An ever-expanding pool of data is impacting the way organizations collect data. Whereas before, enterprises might have used many different methods for data collection, often based on client preference, more formalized data collection helps to ensure data integrity in data governance. 

Consistent data collection from the outset significantly reduces the time involved with data oversight, because analysts don’t need to manually adjust data for uniformity. Uniform data collection also benefits certain artificial intelligence (AI)-enhanced software solutions, especially those involving rules-based machine learning (ML), an issue that affects network security platforms as well as data governance tools. Clean data is critical for machine learning software — the risk of missing huge stores of data is very real when data structures are inconsistent. 

Declan Owens, digital analytics expert at Piano, a global analytics and activation platform, said that data quality is an approach that must be sustained to guarantee the reliability of data over time.

“Consider creating a data governance body to monitor the efficiency of your processes on a permanent basis,” Owens said. “If a data item contains an error, study it, correct it, record it and then adopt the appropriate rules so that it does not happen again.” 

3. Increased focus on data literacy

Organizations are increasingly focused on improving data literacy across their workforces as a way to improve the overall care and handling of data across departments and roles. This holistic approach can improve data governance across the board. 

Enterprises are educating employees more deeply about the data they use daily, imparting knowledge about data security, best practices for data processing and provisioning, and training on tools that help companies achieve better data governance. 

The idea around data literacy in this context is that data will be handled more carefully from the moment it is added to enterprise networks. A company culture that prioritizes data integrity and security is sure to lead to better auditing, reporting, and compliance. 

4. Cloud integration

Data management in general has shifted toward cloud-based models where encrypted data can be accessed and stored remotely. Not only do these setups result in more streamlined and efficient business practices, but they also help enterprises monetize data in various ways. 
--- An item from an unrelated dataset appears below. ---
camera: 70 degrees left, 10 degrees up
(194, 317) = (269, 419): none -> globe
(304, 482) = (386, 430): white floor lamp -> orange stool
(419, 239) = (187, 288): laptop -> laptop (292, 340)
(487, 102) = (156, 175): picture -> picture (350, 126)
Data governance in the cloud is a must no matter how the data is used. In the future, industry analysts predict that data privacy regulations will likely evolve to consider how cloud storage impacts risk. Companies can expect to see new regulations on the horizon that specifically address cloud data. 

Most enterprises conducting data governance tasks in the cloud operate within a hybrid cloud or multiple cloud environment, which can drive down overall costs, as not all data needs to be tightly protected in more expensive private cloud networks. By the end of 2021, over 90% of enterprises worldwide could rely on hybrid cloud models that include private and public clouds combined with legacy platforms, according to IDC.

5. AI and ML

AI and machine learning have become a norm for data governance tasks for many enterprises. ML platforms can automate tasks like data organization and compliance auditing, freeing up analyst time for higher-priority issues like security functions. 
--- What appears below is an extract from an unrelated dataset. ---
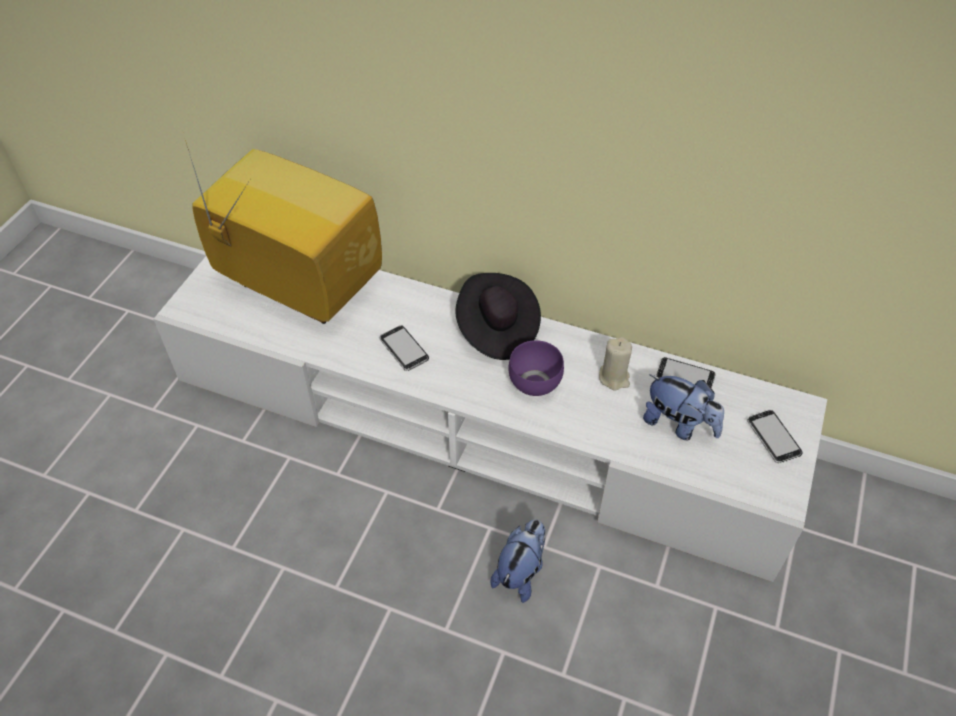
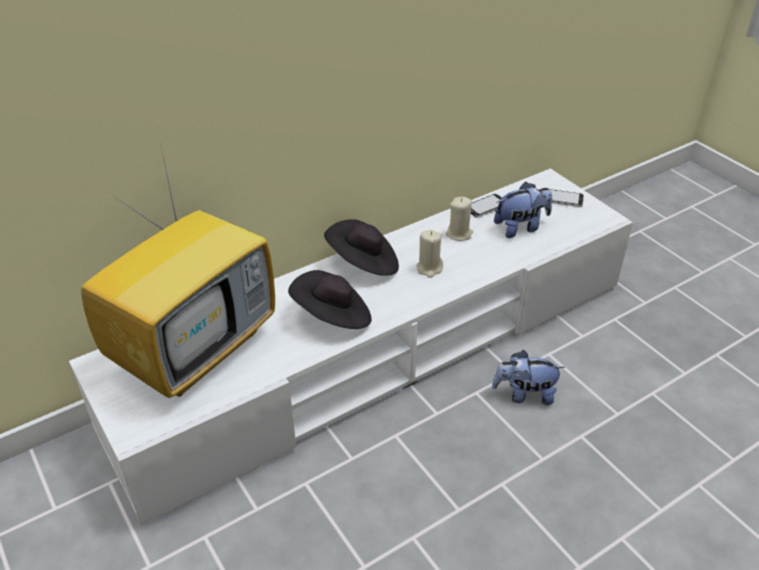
camera: 55 degrees left, 10 degrees down
(296, 287) = (196, 348): television -> television turned 150 degrees clockwise
(404, 349) = (333, 317): phone -> black hat
(520, 572) = (524, 394): plush toy -> plush toy turned 60 degrees counterclockwise
(535, 382) = (429, 268): purple bowl -> beige candle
The increase in the use of machine learning tools is highly related to data integrity and uniformity. These platforms are only as reliable as the data that is fed into them. Modern machine learning is better at ferreting out hidden data, but it still performs much more accurately when data is stored uniformly. 

Current data governance trends primarily focus on shared goals around data handling as well as organized and uniform data collection and storage methods. Seeking out software solutions that keep these priorities in mind will help prepare enterprises as data ingress/egress and governance requirements increase over time.